Except the aerosol wasn’t of the air-freshening kind. It was dust spray.
And so as another of your siblings is found in a hurry toward your previous locale, instead of rounding the corner and finding comforting solitude and a fresh roll of toilet paper, he goes gliding along the freshly waxed linoleum, slamming to the ground as a greased sack of potatoes and becoming lodged in the shallow space between the toilet and the drywall.
You could do something like that.
Or you could take what seems to have been a less than adequate whisky—one that I’m guessing died a natural death—and try to revive it.
The Lost Distillery Company’s reissuance of the Stratheden Blended Whisky, while it isn’t as tragic as a glazed bathroom floor and a stunned 10-year-old jammed into a tight spot, it just doesn’t rise to the level of quality that one might hope for in a classic restored.
Barely carried up on a drizzling gust, the nose of the whisky gives over a slight of salted honey and butter, but it dissipates no sooner than it meets with your senses.

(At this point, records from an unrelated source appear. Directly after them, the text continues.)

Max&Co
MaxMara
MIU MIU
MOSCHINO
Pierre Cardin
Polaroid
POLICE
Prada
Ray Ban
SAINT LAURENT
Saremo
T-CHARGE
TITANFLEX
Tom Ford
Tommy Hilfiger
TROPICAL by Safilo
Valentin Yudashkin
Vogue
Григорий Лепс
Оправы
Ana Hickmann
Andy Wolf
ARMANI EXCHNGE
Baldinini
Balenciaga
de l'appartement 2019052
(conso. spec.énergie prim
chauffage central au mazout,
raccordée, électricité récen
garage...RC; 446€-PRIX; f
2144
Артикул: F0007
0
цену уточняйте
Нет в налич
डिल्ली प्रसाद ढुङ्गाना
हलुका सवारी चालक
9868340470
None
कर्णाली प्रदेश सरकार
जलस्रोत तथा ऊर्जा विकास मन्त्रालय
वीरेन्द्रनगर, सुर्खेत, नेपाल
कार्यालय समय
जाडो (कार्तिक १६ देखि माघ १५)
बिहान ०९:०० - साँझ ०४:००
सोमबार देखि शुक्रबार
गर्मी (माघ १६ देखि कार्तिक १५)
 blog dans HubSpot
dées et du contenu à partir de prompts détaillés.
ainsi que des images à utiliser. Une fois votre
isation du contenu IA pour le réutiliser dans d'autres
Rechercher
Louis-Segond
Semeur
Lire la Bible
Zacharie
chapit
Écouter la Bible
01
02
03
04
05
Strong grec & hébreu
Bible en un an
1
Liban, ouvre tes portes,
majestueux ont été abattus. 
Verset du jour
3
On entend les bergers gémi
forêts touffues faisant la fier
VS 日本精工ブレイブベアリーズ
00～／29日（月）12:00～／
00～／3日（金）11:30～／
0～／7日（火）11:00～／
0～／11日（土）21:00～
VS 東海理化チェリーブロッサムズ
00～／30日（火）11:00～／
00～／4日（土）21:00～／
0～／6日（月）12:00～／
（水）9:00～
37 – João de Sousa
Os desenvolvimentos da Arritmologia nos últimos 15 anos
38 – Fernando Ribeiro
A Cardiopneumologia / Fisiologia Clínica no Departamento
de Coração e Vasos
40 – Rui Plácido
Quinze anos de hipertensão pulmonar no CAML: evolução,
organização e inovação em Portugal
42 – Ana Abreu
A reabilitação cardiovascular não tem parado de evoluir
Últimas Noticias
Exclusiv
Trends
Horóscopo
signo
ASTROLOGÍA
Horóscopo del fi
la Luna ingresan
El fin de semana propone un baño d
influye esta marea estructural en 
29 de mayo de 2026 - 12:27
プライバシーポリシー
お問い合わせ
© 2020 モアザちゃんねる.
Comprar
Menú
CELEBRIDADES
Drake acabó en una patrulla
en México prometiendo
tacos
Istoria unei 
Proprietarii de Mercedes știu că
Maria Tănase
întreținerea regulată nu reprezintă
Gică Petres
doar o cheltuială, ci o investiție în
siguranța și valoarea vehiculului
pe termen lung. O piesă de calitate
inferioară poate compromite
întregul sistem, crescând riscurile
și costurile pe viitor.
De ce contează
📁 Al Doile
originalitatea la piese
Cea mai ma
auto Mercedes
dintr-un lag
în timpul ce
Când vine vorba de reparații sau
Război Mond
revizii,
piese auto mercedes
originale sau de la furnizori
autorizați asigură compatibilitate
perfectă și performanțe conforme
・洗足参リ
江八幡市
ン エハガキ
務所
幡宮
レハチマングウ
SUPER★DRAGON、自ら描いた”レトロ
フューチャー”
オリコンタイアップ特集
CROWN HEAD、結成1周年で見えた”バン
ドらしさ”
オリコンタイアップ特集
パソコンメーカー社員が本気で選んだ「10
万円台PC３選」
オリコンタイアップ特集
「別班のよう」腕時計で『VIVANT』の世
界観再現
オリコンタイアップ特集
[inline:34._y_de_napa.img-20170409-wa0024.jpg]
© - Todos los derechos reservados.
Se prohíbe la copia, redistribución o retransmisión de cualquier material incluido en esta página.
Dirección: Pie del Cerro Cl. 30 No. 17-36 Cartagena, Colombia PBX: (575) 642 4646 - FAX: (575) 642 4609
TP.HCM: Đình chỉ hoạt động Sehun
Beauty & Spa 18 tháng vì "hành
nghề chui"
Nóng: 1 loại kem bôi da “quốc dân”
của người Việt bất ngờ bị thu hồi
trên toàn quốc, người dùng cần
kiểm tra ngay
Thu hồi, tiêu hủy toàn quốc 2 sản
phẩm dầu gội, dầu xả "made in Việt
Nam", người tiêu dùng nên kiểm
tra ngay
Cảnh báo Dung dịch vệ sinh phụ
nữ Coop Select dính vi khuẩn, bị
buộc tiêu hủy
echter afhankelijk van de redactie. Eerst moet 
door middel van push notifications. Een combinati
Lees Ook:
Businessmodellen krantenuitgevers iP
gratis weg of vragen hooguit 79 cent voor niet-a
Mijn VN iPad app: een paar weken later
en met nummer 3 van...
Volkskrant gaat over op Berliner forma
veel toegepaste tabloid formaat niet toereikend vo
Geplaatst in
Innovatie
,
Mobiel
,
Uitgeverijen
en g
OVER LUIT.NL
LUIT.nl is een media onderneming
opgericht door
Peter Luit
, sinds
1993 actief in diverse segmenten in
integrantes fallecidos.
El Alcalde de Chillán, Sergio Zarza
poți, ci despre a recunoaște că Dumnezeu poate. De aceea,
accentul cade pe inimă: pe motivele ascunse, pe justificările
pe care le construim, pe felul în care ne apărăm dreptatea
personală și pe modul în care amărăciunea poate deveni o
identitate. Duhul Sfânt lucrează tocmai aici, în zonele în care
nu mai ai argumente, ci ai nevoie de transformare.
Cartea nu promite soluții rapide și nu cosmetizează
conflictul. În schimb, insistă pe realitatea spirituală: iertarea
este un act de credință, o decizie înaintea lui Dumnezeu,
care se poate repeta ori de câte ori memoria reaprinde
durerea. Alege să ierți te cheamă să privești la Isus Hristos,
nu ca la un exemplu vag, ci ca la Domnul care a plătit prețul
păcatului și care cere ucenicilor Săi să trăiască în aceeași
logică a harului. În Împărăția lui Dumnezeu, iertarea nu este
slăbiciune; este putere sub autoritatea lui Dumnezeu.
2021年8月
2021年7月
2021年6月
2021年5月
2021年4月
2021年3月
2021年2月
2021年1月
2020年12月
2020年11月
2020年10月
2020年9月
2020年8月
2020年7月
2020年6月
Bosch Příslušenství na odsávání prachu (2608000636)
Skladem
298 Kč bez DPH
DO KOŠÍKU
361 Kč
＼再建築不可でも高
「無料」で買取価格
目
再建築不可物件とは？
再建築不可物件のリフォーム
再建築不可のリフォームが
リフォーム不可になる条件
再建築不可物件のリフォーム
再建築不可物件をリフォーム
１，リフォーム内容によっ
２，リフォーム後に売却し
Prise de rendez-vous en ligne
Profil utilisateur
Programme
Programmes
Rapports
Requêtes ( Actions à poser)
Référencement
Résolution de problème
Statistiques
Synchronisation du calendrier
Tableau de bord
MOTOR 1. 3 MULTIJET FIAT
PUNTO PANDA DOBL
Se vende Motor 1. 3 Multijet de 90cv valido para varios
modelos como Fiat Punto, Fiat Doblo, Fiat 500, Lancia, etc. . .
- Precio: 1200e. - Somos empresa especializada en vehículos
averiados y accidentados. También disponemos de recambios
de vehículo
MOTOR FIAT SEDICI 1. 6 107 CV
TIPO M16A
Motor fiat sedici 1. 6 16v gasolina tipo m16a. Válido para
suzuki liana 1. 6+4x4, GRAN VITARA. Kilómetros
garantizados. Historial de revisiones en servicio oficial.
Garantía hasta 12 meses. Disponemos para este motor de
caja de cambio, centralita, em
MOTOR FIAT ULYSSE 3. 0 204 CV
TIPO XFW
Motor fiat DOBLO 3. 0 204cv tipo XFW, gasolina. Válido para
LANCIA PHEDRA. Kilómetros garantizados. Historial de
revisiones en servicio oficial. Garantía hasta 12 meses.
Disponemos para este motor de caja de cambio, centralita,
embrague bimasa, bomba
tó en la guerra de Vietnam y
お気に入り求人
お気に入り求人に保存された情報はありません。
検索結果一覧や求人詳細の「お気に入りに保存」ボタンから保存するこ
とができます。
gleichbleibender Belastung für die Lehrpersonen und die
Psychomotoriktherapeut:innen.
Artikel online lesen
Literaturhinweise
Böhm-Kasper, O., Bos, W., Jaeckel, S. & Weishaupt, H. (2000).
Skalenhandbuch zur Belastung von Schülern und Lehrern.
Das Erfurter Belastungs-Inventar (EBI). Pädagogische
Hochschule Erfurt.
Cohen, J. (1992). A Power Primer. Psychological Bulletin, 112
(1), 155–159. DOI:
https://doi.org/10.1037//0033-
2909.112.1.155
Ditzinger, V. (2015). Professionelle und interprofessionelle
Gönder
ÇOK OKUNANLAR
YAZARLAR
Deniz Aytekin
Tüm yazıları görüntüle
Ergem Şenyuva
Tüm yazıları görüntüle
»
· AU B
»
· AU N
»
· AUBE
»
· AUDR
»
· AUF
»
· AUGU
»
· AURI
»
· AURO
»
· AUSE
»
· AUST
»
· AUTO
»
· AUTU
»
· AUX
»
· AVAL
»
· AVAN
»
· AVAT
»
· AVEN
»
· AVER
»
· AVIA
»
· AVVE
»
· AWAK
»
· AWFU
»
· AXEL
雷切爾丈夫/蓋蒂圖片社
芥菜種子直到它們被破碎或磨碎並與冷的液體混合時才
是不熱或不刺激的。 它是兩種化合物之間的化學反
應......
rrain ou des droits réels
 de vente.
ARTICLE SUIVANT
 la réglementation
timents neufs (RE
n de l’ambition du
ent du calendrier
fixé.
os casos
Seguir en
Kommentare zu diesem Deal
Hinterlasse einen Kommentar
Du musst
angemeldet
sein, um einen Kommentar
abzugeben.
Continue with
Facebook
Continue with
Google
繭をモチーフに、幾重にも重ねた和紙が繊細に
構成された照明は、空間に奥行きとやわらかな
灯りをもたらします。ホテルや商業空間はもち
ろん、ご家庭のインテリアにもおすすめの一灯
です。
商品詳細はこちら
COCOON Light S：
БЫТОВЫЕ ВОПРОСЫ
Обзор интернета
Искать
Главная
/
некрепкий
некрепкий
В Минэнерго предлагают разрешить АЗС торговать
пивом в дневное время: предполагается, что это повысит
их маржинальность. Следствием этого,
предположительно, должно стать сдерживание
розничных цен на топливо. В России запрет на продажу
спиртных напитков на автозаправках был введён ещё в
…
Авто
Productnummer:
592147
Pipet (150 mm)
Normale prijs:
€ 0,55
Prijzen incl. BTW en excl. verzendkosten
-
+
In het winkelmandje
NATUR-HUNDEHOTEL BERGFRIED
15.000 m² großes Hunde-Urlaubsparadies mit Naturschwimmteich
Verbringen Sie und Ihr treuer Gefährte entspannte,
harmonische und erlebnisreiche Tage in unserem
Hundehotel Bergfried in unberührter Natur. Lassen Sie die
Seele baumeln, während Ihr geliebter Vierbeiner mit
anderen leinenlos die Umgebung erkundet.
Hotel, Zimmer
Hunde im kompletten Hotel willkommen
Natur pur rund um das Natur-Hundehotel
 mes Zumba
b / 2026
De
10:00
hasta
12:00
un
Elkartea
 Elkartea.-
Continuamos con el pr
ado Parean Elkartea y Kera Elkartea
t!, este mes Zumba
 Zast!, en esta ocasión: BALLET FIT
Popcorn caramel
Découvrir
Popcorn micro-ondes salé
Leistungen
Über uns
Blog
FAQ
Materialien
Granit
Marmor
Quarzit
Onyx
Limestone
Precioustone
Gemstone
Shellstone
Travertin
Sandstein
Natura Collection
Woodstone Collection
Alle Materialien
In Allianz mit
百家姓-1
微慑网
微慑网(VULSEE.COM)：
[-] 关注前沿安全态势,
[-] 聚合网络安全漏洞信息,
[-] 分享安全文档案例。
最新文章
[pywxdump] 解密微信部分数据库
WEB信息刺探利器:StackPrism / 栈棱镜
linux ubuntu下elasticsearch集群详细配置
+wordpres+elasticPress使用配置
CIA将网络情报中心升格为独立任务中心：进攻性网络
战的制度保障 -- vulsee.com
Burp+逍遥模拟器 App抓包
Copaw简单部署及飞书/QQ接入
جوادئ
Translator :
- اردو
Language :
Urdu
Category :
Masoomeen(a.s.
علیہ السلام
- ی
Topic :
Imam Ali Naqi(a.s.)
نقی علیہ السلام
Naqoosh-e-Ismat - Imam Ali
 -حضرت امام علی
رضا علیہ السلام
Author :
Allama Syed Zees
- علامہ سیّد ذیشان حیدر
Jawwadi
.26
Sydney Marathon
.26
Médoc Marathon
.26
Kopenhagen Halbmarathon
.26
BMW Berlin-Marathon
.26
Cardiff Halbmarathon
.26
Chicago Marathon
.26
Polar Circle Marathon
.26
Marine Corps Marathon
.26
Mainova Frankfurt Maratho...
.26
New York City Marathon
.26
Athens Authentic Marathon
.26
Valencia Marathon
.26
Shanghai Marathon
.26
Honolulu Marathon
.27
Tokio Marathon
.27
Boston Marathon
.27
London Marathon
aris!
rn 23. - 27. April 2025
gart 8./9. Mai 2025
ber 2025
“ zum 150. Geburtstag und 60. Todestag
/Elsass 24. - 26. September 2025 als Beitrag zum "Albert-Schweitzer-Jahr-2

Once in your mouth, there’s a moment when you think that you’ll be enjoying a clean and red-ripened berry concoction, but that instance fades in a dusting of dirty pepper and a lick of oily fat. The finish, a medium smack, is the same.
I suppose that this whisky isn’t all bad. It certainly worked well for both calming a parent’s nerves as well as stripping Pledge aerosol wax from the bathroom floor.